─── Records ───
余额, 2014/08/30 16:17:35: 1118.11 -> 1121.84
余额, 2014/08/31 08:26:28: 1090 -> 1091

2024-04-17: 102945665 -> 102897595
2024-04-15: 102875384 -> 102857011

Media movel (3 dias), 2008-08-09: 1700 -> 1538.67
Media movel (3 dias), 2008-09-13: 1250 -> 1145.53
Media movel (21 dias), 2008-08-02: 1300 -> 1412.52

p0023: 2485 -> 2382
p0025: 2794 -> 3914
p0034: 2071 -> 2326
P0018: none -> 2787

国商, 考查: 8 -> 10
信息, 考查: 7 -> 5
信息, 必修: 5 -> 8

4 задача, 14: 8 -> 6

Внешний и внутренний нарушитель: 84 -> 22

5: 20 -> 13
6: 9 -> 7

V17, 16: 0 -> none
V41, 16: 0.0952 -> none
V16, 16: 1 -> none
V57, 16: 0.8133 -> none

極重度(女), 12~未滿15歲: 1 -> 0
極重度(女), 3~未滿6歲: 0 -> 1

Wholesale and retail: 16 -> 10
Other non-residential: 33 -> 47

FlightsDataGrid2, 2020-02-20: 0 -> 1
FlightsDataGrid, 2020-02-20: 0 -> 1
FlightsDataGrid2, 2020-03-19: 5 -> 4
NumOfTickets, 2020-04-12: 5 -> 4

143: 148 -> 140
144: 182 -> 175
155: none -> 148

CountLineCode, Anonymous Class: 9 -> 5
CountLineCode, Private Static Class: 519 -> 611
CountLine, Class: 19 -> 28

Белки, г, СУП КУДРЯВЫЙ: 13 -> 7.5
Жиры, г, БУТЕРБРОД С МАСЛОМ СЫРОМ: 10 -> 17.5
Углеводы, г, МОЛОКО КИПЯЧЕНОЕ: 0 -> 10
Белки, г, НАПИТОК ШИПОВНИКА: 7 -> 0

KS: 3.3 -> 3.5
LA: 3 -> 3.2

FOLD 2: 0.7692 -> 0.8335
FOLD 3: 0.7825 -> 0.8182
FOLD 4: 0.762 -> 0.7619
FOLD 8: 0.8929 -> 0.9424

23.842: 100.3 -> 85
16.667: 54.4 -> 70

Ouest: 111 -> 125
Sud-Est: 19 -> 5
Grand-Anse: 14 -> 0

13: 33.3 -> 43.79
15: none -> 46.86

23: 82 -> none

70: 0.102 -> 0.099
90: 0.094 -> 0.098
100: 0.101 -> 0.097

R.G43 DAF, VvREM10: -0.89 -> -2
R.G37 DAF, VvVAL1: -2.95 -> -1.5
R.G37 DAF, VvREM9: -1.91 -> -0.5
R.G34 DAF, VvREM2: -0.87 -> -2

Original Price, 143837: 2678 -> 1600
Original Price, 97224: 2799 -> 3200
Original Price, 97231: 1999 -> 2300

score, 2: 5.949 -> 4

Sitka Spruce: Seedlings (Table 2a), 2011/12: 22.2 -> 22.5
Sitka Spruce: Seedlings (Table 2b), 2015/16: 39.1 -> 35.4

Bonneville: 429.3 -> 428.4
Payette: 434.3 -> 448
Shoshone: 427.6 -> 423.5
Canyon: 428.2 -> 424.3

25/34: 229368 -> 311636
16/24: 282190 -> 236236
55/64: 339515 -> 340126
───
● Work required: Copy from the line with "R.G34 DAF, VvREM2: -0.87 -> -2" to the final line of the records, inclusive, and add nothing else.

● Answer for this exercise:
R.G34 DAF, VvREM2: -0.87 -> -2

Original Price, 143837: 2678 -> 1600
Original Price, 97224: 2799 -> 3200
Original Price, 97231: 1999 -> 2300

score, 2: 5.949 -> 4

Sitka Spruce: Seedlings (Table 2a), 2011/12: 22.2 -> 22.5
Sitka Spruce: Seedlings (Table 2b), 2015/16: 39.1 -> 35.4

Bonneville: 429.3 -> 428.4
Payette: 434.3 -> 448
Shoshone: 427.6 -> 423.5
Canyon: 428.2 -> 424.3

25/34: 229368 -> 311636
16/24: 282190 -> 236236
55/64: 339515 -> 340126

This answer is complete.